I was pleased with the reaction folks had to the exhibit. Many of the attendees were unaware, as I was, of the scope of The Kermit Project and how widely the application and protocol was ported. A handful of people had stories of using Kermit during their entire careers to move mission critical data around the globe. Many were simply pleased to be reminded of their old friend Kermit, watch the software build and see it the program run. And naturally a lot were interested in the Superbrain restoration details.

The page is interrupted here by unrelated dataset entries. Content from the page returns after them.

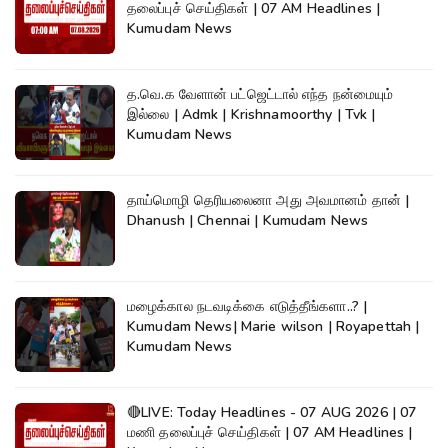
தலைப்புச் செய்திகள் | 07 AM Headlines |
Kumudam News
த.வெ.க வேளான் பட்ஜெட்டால் எந்த நன்மையும்
இல்லை | Admk | Krishnamoorthy | Tvk |
Kumudam News
தாய்மொழி தெரியலைனா அது அவமானம் தான் |
Dhanush | Chennai | Kumudam News
மழைக்கால நடவடிக்கை எடுத்தீங்களா..? |
Kumudam News| Marie wilson | Royapettah |
Kumudam News
🔴LIVE: Today Headlines - 07 AUG 2026 | 07
மணி தலைப்புச் செய்திகள் | 07 AM Headlines |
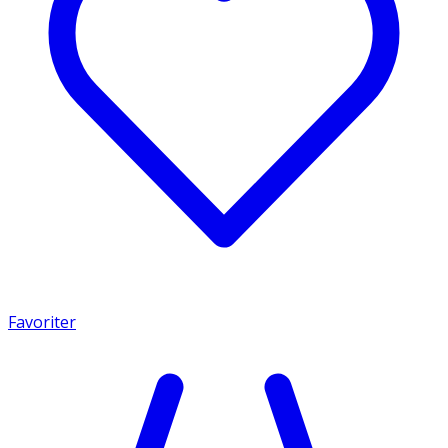
Favoriter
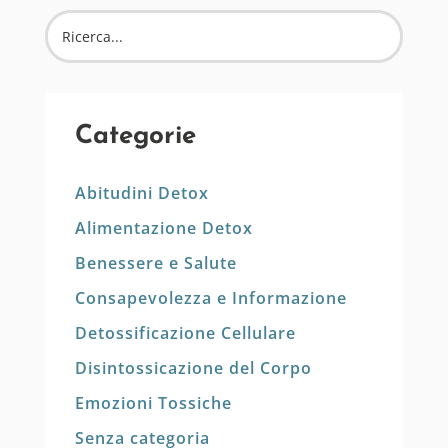
Categorie
Abitudini Detox
Alimentazione Detox
Benessere e Salute
Consapevolezza e Informazione
Detossificazione Cellulare
Disintossicazione del Corpo
Emozioni Tossiche
Senza categoria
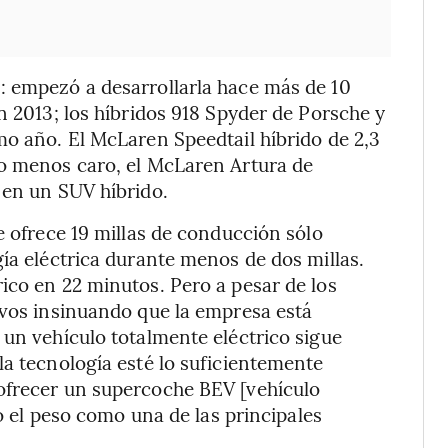
: empezó a desarrollarla hace más de 10
n 2013; los híbridos 918 Spyder de Porsche y
mo año. El McLaren Speedtail híbrido de 2,3
do menos caro, el McLaren Artura de
 en un SUV híbrido.
e ofrece 19 millas de conducción sólo
gía eléctrica durante menos de dos millas.
ico en 22 minutos. Pero a pesar de los
ivos insinuando que la empresa está
 un vehículo totalmente eléctrico sigue
la tecnología esté lo suficientemente
ofrecer un supercoche BEV [vehículo
do el peso como una de las principales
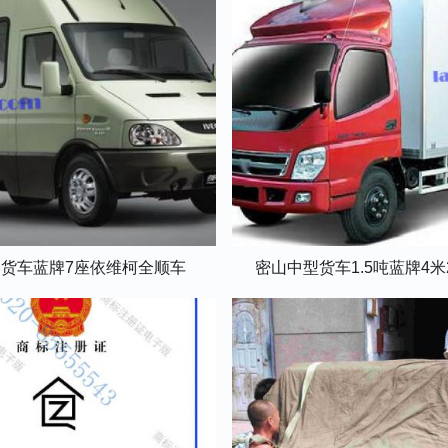
货车蓝牌7座依维柯全顺车
密山中型货车1.5吨蓝牌4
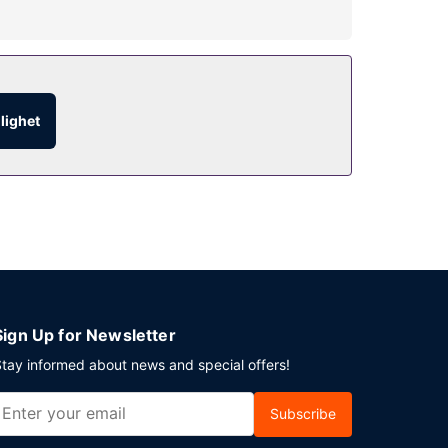
ingar. Här har du tillgång till bland annat 2
h en souvenirbutik eller tidningskiosk.
glighet
 nyttja dess rumsservice (under begränsade
rån 06.30 till 11.00.
unt). Planerar du ett event i Bal Harbour? På
ötesrum.
Sign Up for Newsletter
tay informed about news and special offers!
Subscribe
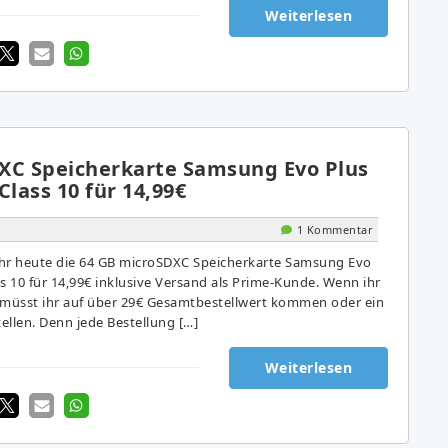
Weiterlesen
XC Speicherkarte Samsung Evo Plus
Class 10 für 14,99€
1 Kommentar
r heute die 64 GB microSDXC Speicherkarte Samsung Evo
s 10 für 14,99€ inklusive Versand als Prime-Kunde. Wenn ihr
 müsst ihr auf über 29€ Gesamtbestellwert kommen oder ein
ellen. Denn jede Bestellung […]
Weiterlesen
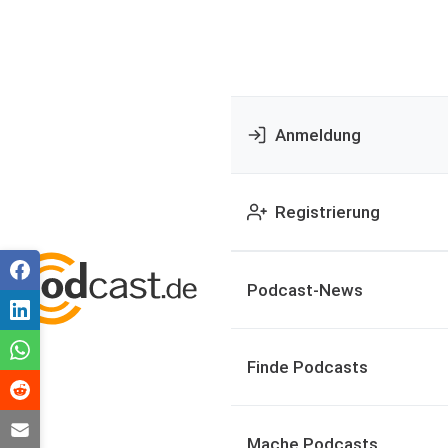
Anmeldung
Registrierung
Podcast-News
Finde Podcasts
Mache Podcasts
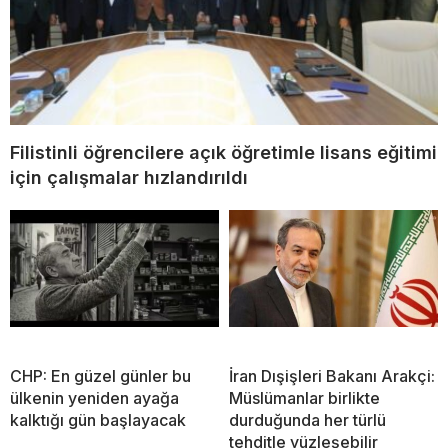
Filistinli öğrencilere açık öğretimle lisans eğitimi
için çalışmalar hızlandırıldı
CHP: En güzel günler bu
İran Dışişleri Bakanı Arakçi:
ülkenin yeniden ayağa
Müslümanlar birlikte
kalktığı gün başlayacak
durduğunda her türlü
tehditle yüzleşebilir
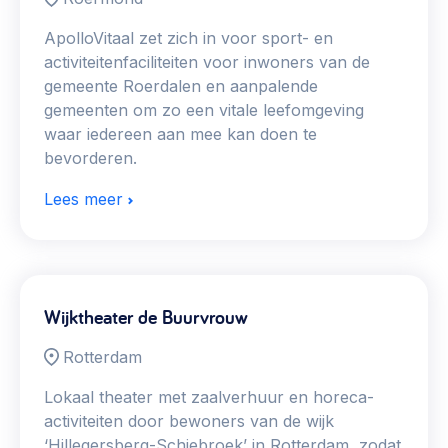
ApolloVitaal zet zich in voor sport- en
activiteitenfaciliteiten voor inwoners van de
gemeente Roerdalen en aanpalende
gemeenten om zo een vitale leefomgeving
waar iedereen aan mee kan doen te
bevorderen.
Lees meer
Wijktheater de Buurvrouw
Rotterdam
Lokaal theater met zaalverhuur en horeca-
activiteiten door bewoners van de wijk
‘Hillegersberg-Schiebroek’ in Rotterdam, zodat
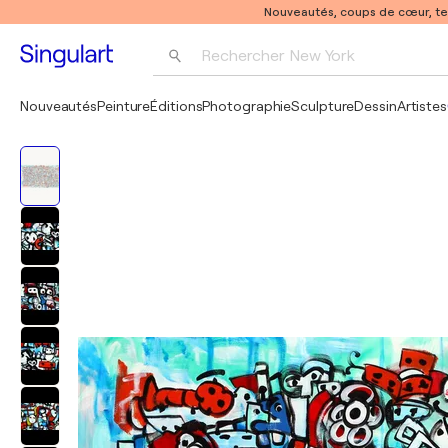
Nouveautés, coups de cœur, t
Rechercher 
New York
Photographie
Nouveautés
Peinture
Éditions
Photographie
Sculpture
Dessin
Artistes
Pop Art
Pablo Picasso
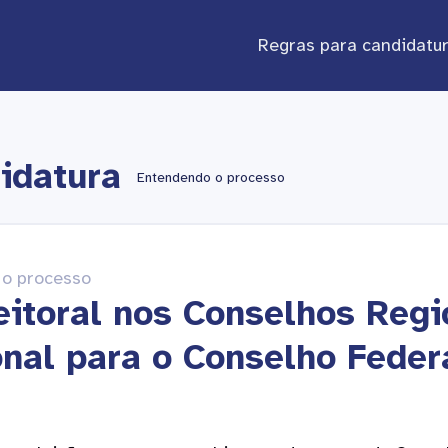
Regras para candidatu
idatura
Entendendo o processo
 o processo
eitoral nos Conselhos Regi
onal para o Conselho Feder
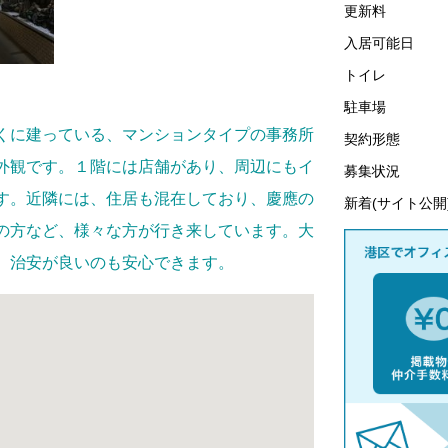
更新料
入居可能日
トイレ
駐車場
くに建っている、マンションタイプの事務所
契約形態
外観です。１階には店舗があり、周辺にもイ
募集状況
す。近隣には、住居も混在しており、慶應の
新着(サイト公開
の方など、様々な方が行き来しています。大
、治安が良いのも安心できます。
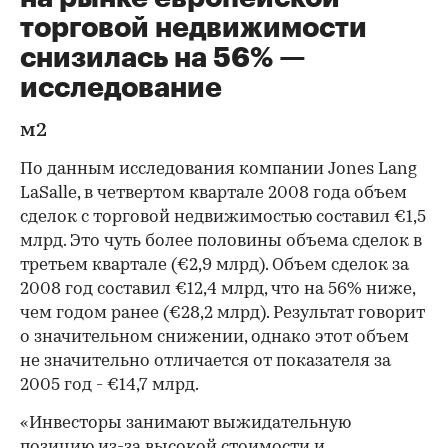
торговой недвижимости
снизилась на 56% —
исследование
м2
По данным исследования компании Jones Lang
LaSalle, в четвертом квартале 2008 года объем
сделок с торговой недвижимостью составил €1,5
млрд. Это чуть более половины объема сделок в
третьем квартале (€2,9 млрд). Объем сделок за
2008 год составил €12,4 млрд, что на 56% ниже,
чем годом ранее (€28,2 млрд). Результат говорит
о значительном снижении, однако этот объем
не значительно отличается от показателя за
2005 год - €14,7 млрд.
«Инвесторы занимают выжидательную
позицию из-за высокой стоимости и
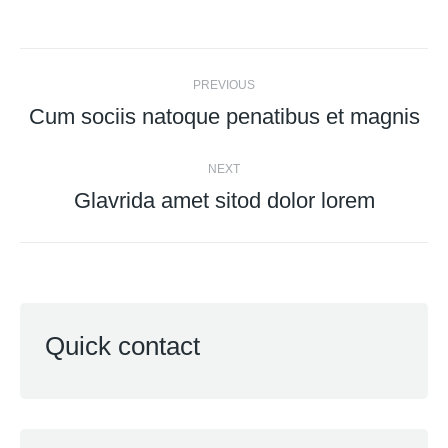
Post
PREVIOUS
navigation
Cum sociis natoque penatibus et magnis
Previous
post:
NEXT
Glavrida amet sitod dolor lorem
Next
post:
Quick contact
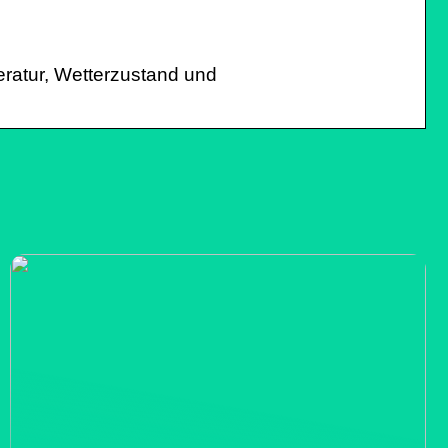
eratur, Wetterzustand und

A fully remarkable thing about this project was there were no hitches, really, in anything that I attempted to do with the Kermit pieces that I worked with. Everything worked as it was intended, from the 100% assembly language version under CP/M, to the MS-DOS version on the PC- the build, the commands, the file transfers- all of this was pretty essentially flawless. It is a testament to the care invested in the crafting of the design, coding, storage, and documentation all along the way.
The production and display of this exhibit was very rewarding indeed. Perhaps it will get used again in the future! Next I look forward to checking out the features of Modern Kermit and talking a look at the C-Kermit sources.
Special thanks to Frank da Cruz for his help with information for the exhibit and this blog entry, and the referring page at KermitProject.org.